Mehmet Rauf'un 1901'de yayımlanan ve Türk edebiyatında ilk psikolojik roman kabul edilen Eylül'ü, aşk, ihanet, tutku ve toplumsal baskılar arasında sıkışmış üç ana karakterin trajedisini anlatır. Roman, dönemin İstanbul'unda geçer ve karakterlerin iç dünyalarını derinlemesine işlemesiyle öne çıkar. İşte bu unutulmaz üçlünün detaylı bir portresi:
Romanın merkezindeki kadın karakter olan Suat, duygusal, romantik ve içine kapanık bir kişiliktir. Evliliğinde mutsuzdur; kocası Süreyya ile arasında derin bir duygusal bağ eksikliği vardır. Necip'e duyduğu yasak aşk, onun iç dünyasında büyük bir çatışma yaratır. Suat, toplumsal normlara ve ahlak kurallarına bağlı kalma isteği ile yoğun tutkuları arasında sıkışmıştır. Karakteri, dönemin "ideal kadın" imajının dışına çıkarak kendi arzularıyla yüzleşen, ancak bunun bedelini ağır ödeyen trajik bir figürdür.
Süreyya, Suat'ın kocasıdır. İyi niyetli ancak duyarsız, biraz kayıtsız ve eşinin duygusal ihtiyaçlarından habersiz bir karakter olarak çizilir. Kendini işine ve sosyal yaşamına vermiş, evliliğini rutin bir birliktelik olarak görmektedir. En yakın arkadaşı Necip ile eşi Suat arasındaki gerilimi başlangıçta fark edemeyecek kadar dalgındır. Süreyya, dönemin birçok erkeği gibi, evliliği bir "dış cephe" olarak görür ve eşinin iç dünyasına nüfuz edemez. Bu ihmalkârlığı, trajedinin zeminini hazırlayan unsurlardan biridir.
Necip, Süreyya'nın en yakın arkadaşı ve Suat'ın platonik aşığıdır. Hassas, sanatkâr ruhlu, müzikle (özellikle kemanla) içli dışlı, melankolik bir genç adamdır. Suat'a duyduğu aşk, hem derin bir hayranlık hem de içinden çıkamadığı bir suçluluk duygusu barındırır. Arkadaşına ihanet etme düşüncesi onu yiyip bitirir. Necip, romantizmin ve duygusal yoğunluğun temsilcisidir; ancak toplumsal kurallar ve dostluk bağları karşısında çaresizdir. Hisleri, onu hem yüceltir hem de mahveder.

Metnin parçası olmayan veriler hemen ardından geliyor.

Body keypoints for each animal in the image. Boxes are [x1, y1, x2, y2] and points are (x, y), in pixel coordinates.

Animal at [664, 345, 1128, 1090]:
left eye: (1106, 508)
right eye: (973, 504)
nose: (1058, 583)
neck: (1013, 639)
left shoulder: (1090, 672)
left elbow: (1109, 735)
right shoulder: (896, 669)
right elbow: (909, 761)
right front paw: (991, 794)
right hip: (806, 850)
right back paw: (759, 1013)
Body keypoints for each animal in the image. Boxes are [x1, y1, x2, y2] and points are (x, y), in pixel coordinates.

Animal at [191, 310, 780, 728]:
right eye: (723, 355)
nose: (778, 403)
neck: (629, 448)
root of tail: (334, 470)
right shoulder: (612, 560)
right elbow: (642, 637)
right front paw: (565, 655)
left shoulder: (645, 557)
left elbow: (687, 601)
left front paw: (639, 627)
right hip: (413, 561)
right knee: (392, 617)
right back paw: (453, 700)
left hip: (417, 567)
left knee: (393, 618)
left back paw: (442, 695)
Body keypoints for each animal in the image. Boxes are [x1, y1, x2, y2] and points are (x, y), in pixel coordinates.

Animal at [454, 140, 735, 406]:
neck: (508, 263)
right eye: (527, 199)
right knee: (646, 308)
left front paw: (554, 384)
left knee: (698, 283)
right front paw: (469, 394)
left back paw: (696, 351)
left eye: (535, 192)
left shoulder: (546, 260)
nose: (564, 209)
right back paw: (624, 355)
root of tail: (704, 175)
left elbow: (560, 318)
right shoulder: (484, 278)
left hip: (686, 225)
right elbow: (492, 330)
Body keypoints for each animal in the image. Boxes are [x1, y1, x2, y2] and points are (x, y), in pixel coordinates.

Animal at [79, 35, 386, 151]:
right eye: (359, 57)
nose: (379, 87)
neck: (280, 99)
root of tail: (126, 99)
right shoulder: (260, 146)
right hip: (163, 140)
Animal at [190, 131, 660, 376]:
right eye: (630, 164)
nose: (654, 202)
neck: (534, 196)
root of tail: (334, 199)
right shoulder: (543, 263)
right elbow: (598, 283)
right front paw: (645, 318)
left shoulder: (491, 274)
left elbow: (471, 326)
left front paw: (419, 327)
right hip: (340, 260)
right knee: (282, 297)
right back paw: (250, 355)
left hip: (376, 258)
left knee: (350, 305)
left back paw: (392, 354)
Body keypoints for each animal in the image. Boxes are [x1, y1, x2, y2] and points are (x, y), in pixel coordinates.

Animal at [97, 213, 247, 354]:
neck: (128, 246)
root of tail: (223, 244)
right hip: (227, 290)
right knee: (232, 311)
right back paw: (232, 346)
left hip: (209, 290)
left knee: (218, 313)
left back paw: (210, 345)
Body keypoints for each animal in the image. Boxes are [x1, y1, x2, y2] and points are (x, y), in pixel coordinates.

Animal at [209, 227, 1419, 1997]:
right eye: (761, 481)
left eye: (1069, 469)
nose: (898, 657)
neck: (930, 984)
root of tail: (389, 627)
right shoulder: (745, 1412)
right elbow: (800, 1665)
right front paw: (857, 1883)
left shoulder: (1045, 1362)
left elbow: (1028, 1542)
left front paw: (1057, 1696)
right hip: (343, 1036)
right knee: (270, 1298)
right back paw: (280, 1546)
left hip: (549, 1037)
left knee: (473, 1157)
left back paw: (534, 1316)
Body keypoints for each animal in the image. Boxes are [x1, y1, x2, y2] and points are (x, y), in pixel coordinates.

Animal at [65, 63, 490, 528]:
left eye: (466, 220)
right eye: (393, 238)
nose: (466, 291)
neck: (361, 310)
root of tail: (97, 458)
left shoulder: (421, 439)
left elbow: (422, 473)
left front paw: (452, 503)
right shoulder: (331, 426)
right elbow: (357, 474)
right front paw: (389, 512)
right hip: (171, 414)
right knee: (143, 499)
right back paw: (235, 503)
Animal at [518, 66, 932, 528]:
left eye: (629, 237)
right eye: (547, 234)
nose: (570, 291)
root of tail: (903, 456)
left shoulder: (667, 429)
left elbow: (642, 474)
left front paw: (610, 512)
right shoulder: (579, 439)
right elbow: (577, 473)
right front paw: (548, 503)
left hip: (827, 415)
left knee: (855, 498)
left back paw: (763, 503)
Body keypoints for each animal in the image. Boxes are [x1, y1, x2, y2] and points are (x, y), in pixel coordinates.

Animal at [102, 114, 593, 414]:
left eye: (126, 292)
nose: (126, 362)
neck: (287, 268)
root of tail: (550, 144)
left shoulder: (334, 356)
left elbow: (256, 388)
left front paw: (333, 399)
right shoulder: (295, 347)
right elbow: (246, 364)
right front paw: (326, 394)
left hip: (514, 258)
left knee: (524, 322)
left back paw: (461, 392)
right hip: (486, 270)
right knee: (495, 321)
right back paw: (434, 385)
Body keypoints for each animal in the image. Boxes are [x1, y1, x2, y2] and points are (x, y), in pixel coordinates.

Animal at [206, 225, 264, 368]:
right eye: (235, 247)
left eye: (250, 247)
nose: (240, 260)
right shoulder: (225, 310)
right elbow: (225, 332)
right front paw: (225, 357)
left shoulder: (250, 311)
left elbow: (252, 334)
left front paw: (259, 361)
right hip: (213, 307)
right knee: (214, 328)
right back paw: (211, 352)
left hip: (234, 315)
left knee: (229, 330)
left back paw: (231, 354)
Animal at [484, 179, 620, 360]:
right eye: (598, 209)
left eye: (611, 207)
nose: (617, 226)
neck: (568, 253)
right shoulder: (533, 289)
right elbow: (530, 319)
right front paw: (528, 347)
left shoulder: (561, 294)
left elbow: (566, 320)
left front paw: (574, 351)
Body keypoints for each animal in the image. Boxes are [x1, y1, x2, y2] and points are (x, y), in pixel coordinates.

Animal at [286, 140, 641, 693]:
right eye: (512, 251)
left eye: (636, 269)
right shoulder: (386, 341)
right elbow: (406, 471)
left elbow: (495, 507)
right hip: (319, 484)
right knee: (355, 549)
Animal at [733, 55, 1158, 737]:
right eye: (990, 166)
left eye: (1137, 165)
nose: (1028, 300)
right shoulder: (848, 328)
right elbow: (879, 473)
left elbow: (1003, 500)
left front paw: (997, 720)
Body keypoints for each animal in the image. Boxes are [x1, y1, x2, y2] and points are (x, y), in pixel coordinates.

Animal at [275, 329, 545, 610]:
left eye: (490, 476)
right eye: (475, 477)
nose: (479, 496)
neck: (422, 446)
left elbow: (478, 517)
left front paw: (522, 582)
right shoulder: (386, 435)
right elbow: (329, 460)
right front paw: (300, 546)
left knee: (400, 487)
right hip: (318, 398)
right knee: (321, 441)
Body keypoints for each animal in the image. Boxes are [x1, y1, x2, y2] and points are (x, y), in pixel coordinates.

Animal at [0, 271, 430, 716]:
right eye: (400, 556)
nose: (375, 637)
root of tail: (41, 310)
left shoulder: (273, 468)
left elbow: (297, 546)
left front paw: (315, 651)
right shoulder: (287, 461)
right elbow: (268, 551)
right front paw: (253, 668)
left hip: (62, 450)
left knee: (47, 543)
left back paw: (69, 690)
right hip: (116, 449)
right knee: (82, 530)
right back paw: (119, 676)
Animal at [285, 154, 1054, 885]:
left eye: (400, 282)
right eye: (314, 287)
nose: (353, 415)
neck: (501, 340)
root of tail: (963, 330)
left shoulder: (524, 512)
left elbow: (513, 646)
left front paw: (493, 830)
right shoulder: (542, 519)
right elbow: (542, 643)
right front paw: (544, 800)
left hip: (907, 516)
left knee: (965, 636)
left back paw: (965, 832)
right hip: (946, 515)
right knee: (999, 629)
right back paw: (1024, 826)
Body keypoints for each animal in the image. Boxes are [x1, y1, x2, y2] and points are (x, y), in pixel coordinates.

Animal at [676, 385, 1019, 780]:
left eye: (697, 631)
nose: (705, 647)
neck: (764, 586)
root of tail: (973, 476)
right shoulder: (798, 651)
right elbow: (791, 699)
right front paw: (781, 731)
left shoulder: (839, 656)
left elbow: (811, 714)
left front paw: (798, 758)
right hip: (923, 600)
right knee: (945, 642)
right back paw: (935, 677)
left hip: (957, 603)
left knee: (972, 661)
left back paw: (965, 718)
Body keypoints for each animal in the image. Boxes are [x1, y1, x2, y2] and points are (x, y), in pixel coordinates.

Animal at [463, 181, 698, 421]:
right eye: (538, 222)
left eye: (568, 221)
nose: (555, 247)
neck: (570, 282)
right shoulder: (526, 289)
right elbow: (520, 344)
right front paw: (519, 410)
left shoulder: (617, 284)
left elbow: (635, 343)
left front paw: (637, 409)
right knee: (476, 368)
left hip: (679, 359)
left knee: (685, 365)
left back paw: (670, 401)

Eylül, sadece bir aşk üçgenini anlatmaz; aynı zamanda bireyin toplum, ahlak ve içgüdüleri arasındaki sıkışmışlığını da resmeder. Suat, Süreyya ve Necip üçlüsü, bu sıkışmışlığın farklı yüzlerini temsil eder. Mehmet Rauf, bu karakterler aracılığıyla, insan ruhunun karanlık dehlizlerine ışık tutar ve Türk edebiyatında karakter odaklı, psikolojik tahlilleri ön planda tutan bir çığır açar. Roman, bugün bile, insan ilişkilerinin karmaşıklığını anlamak için önemli bir başvuru kaynağı olmaya devam etmektedir.